The prothoracic gland (PG) of insects plays a key role in sexual maturation; an initial step in this process is body-fat assessment. In Drosophila, the semaphorin gene Sema1a has been shown to play a role in the body-fat sensor mechanism in the prothoracic gland. Multiple genetic reagents have been generated for Sema1a including RNAi-targeting constructs, overexpression constructs, and alleles caused by insertional mutagenesis.
There are multiple genes orthologous to Dmel\Sema1a in human; none has been introduced into flies.

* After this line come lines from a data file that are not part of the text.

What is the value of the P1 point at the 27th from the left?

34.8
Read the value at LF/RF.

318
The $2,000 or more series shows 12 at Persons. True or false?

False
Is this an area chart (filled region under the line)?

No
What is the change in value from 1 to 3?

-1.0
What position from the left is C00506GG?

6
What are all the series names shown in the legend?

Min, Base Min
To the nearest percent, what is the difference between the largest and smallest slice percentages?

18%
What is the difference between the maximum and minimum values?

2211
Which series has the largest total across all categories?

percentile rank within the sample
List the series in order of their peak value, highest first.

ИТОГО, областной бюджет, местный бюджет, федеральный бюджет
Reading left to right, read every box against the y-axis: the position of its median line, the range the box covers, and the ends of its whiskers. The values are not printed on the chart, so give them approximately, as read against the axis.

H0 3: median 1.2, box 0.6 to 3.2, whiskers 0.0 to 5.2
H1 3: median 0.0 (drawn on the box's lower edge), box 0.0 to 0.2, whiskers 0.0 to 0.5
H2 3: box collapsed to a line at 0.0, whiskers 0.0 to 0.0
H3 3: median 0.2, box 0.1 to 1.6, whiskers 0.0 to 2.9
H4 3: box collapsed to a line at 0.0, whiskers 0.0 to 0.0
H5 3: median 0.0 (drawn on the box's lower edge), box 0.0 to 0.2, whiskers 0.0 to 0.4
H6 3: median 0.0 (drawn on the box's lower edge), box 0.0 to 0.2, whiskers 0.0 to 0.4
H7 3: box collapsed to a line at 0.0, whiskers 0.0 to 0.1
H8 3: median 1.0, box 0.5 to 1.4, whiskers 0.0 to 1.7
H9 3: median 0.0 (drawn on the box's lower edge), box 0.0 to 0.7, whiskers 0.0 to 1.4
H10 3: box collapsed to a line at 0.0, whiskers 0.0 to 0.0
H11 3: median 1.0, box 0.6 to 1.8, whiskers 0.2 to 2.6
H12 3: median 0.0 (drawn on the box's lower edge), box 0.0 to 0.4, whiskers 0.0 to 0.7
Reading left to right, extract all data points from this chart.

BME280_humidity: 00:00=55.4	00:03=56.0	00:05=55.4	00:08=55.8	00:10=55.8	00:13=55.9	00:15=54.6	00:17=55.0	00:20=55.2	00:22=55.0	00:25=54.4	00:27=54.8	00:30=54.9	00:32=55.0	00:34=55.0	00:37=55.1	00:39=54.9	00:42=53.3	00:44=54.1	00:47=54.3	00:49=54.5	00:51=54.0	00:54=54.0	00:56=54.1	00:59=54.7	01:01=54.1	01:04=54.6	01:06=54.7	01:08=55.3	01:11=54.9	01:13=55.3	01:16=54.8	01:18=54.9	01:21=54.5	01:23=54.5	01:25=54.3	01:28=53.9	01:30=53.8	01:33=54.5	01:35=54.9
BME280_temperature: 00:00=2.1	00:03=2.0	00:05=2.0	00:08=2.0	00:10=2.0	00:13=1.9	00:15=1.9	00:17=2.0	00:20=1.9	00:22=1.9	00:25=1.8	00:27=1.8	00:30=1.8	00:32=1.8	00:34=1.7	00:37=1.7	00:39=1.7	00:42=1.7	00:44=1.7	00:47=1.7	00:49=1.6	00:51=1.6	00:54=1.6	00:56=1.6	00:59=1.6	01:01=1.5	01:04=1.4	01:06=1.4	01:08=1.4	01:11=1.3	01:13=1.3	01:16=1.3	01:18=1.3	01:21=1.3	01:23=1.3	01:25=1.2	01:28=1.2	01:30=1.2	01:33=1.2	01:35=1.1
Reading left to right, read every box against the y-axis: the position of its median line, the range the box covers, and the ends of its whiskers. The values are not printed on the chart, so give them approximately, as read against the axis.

Most loss-of-function phenotypes of Dmel\Sema1a impact neuroanatomy. In contrast, with RNAi targeted to the larval prothoracic gland, larvae with knockdown of Sema1a in the PG fail to initiate maturation despite accruing sufficient fat stores; they continue gaining weight until death after a prolonged third larval instar. A similar phenotype is observed for apolpp (see human disease model report 'obesity and cardiomyocyte regulation of systemic lipid levels, APOB-related' FBhh0001198). This process appears to involve remodeling of endomembranes and control of ribosomal biogenesis. It has been shown that the Sema1a/apolpp body-fat sensor mechanism acts upstream of the cessation of feeding and initiation of sexual maturation triggered by leptin-like upd2 (see human disease model report 'leptin deficiency or dysfunction' FBhh0000503).
[updated Nov. 2021 by FlyBase; FBrf0222196]
Semaphorins are a large family of secreted, transmembrane, or GPI-anchored proteins initially identified as axon guidance cues signaling through their receptors, neuropilins, and plexins. Emerging evidence suggests that semaphorins also function in a broad spectrum of non-neuronal pathophysiological conditions (Hu and Zhu, 2018; pubmed:30405423).
Moderate-scoring ortholog of human SEMA6A and SEMA6D (multiple related genes in both species).